Paars-wit boven en onder

‘In de jaren zeventig speelden de ketten van Anderlecht hier twee gedenkwaardige wedstrijden. In 1976 stonden ze in de finale van de Europabeker voor bekerwinnaars tegen West Ham United en in 1977 was Club Brugge denadversaire in de eindstrijd voor de beker van België. Paars-wit speelde twee keer met nagenoeg dezelfde ploeg. Jan Ruiter, Gille Van Binst, Hugo Broos, Jean Thissen, Jean Dockx, Arie Haan, Ludo Coeck, Frank Vercauteren, François Van der Elst en Peter Ressel maakten in beide wedstrijden deel uit van het team. Er waren twee grote verschillen: Rob Rensenbrink – in 1976 op het veld, in 1977 niet – en de trainer. In de Europese finale was dat de Nederlander Hans Croon, in de bekerfinale was dat mijne copainRaymond Goethals.

‘Anderlecht was in 1970 de eerste Belgische ploeg geweest die een Europese finale haalde, in de Jaarbeursstedenbeker, de voorloper van de UEFA Cup, maar ze verloren die in een heen-en- terugwedstrijd van Arsenal. In 1976 was het hun tweede en de mauves wonnen dit keer! Met twee sublieme goals van Swat Van der Elst, dat mag ik wel zeggen. Ook de Nederlander Rensenbrink, die dikwijls het verwijt kreeg dat hij zich alleen kon opladen voor belangrijke wedstrijden – of zoals Goethals zei: “Hij deed alleen zijn smoking aan voor een galamatch” – voetbalde de pannen van het dak.

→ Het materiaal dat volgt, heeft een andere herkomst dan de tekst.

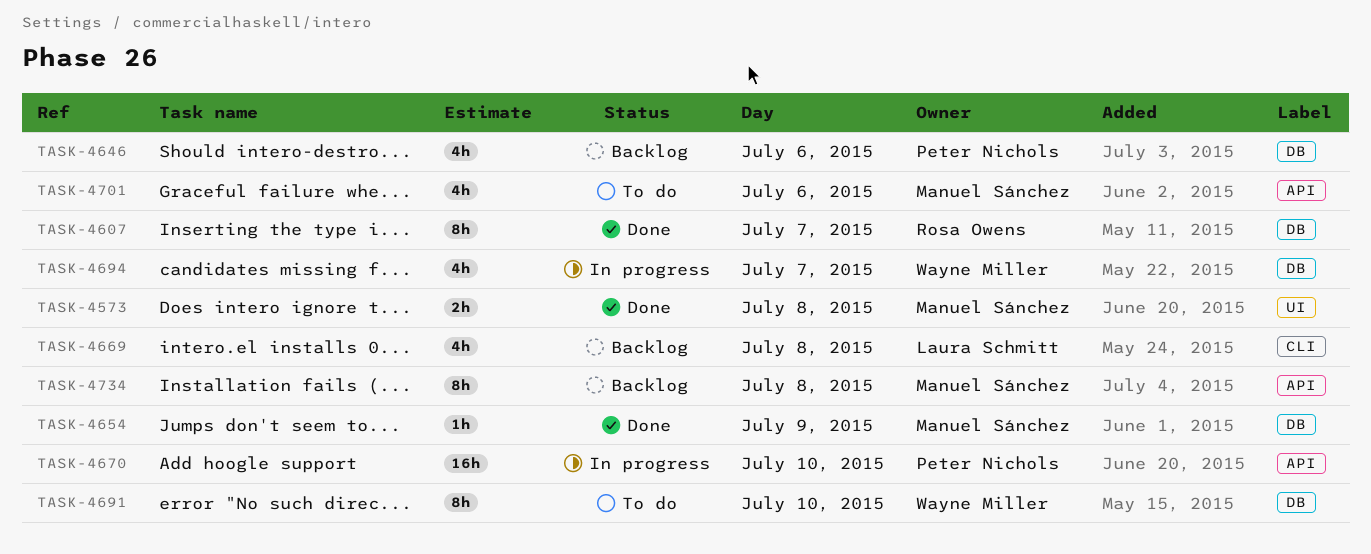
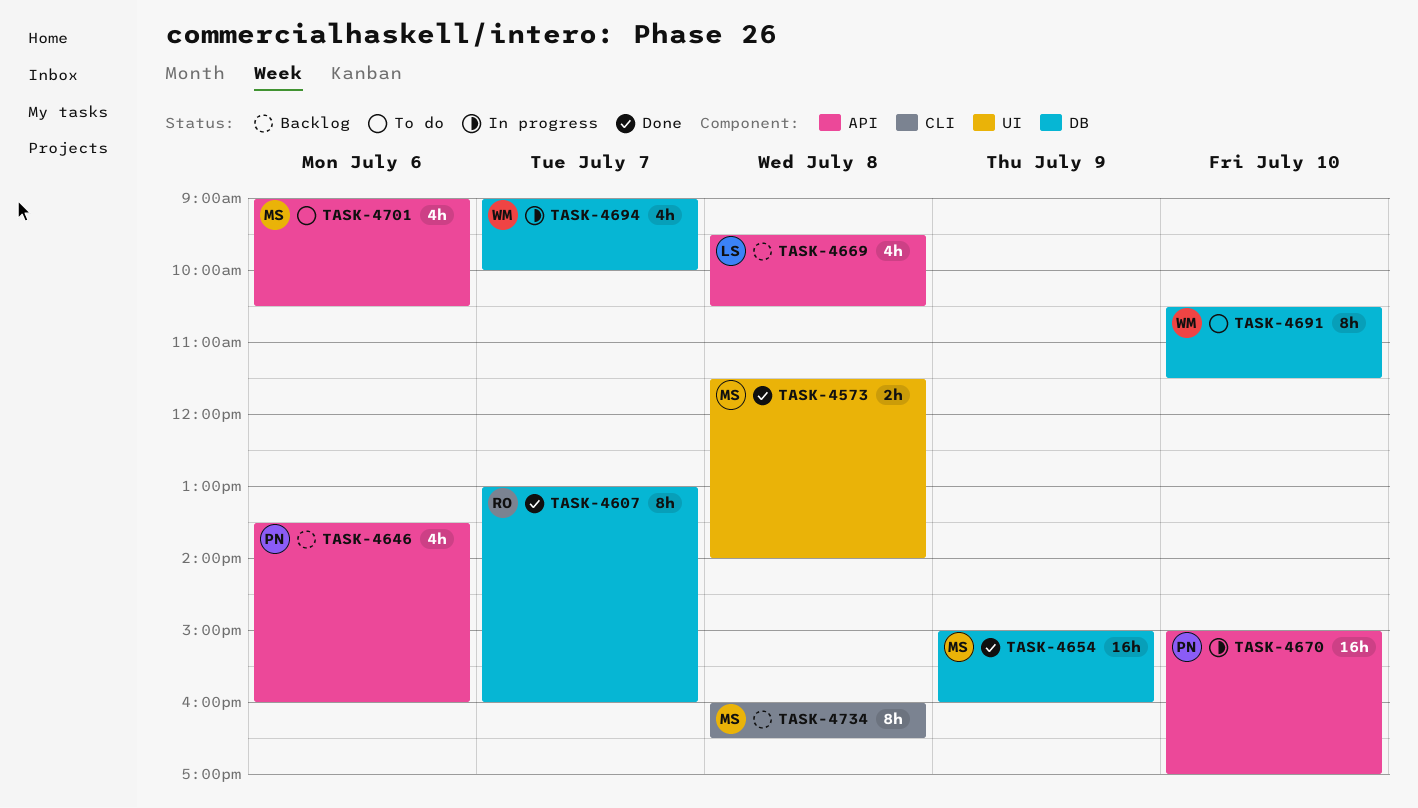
TASK-4646, label: DB -> API
TASK-4654, estimate: 1h -> 16h
TASK-4669, label: CLI -> API
TASK-4734, label: API -> CLI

‘Een jaar later was de held een andere buitenlander. Zijn naam: Roger Davies. De Britse boomlange spits van Derby County was in 1976 door sportdirecteur Antoine Vanhove naar Club Brugge gehaald als vervanger van de al wat roestige Raoul Lambert, wiens lichaam nog met haken en ogen aan elkaar hing. Geloof mij, daar ken ik alles van… (er gaat een zucht door het stadion) Trainer ErnstHappel schudde echter meewarig met zijn norse Beethovenkop toen hij de aanwinst zag: ‘Wat komt die lange lul hier doen? Daar kan ik niks mee aanvangen. Die moet bij Avanti Brugge, de basketclub, gaan spelen.’ Maar Davies beet van zich af op het veld en scoorde dat seizoen veertien keer in de competitie, waarmee hij een belangrijk aandeel had in de titel van de Brugse boeren. In de bekerfinale stond hij dan ook aan de aftrap. Na een halfuur had Clubkeeper Birger Jensen nog geen bal geraakt, maar stond het toch al 3-1 voor Anderlecht, drie schoten in de winkelhaak. Club milderde net voor rust nog tot 3-2 en in de tweede helft klopte Davies Jan Ruiter twee keer. Bij de gelijkmaker van de Brit werd De Saedeleer lyrisch achter zijn micro: ‘Wat een prachtige goal van Roger Davies! Dat is Brits flegma, dat is Britse kalmte.’ Na de wedstrijd haalde Vanhove zijn gram en herdoopte hij de beker tot de ‘Davies Cup’. Ondertussen ging Happel, tot zijn eigen afgrijzen, op de schouders van zijn spelers. Het seizoen erop zou hij blauw-zwart naar de finale van Europacup I leiden, die met 1-0 verloren ging tegen Liverpool.’

Tweede eeuwfeest?

‘Liverpool… De naam is gevallen. Sinds dat drama in 1985 – ik spreek er nog altijd niet graag over en ik ga dat nu ook niet doen – heb ik het lang wat kalmer aan gedaan, maar dankzij de Rode Duivels daver ik nu weer geregeld op mijn grondvesten. Ja, die Roberto Martinez zie ik graag komen met zijn sjotters. Zijn voorganger Marc Wilmots was er trouwens ook bij tijdens een van mijn laatste internationale moments de gloire: de wedstrijd van de Belgen tegen Zweden op Euro 2000. Met Emile Mpenza als man van de match. Jaja… (kraakt) Tegenwoordig moet ik het toch vooral hebben van mijmeren over het verleden. En geef toe, ik heb toch een en ander meegemaakt. Nog zestien jaar en ik ben honderd. Nog eens een eeuwfeest… Daar kan die Ghelamco Arena nog een puntje aan zuigen, hein menneke!’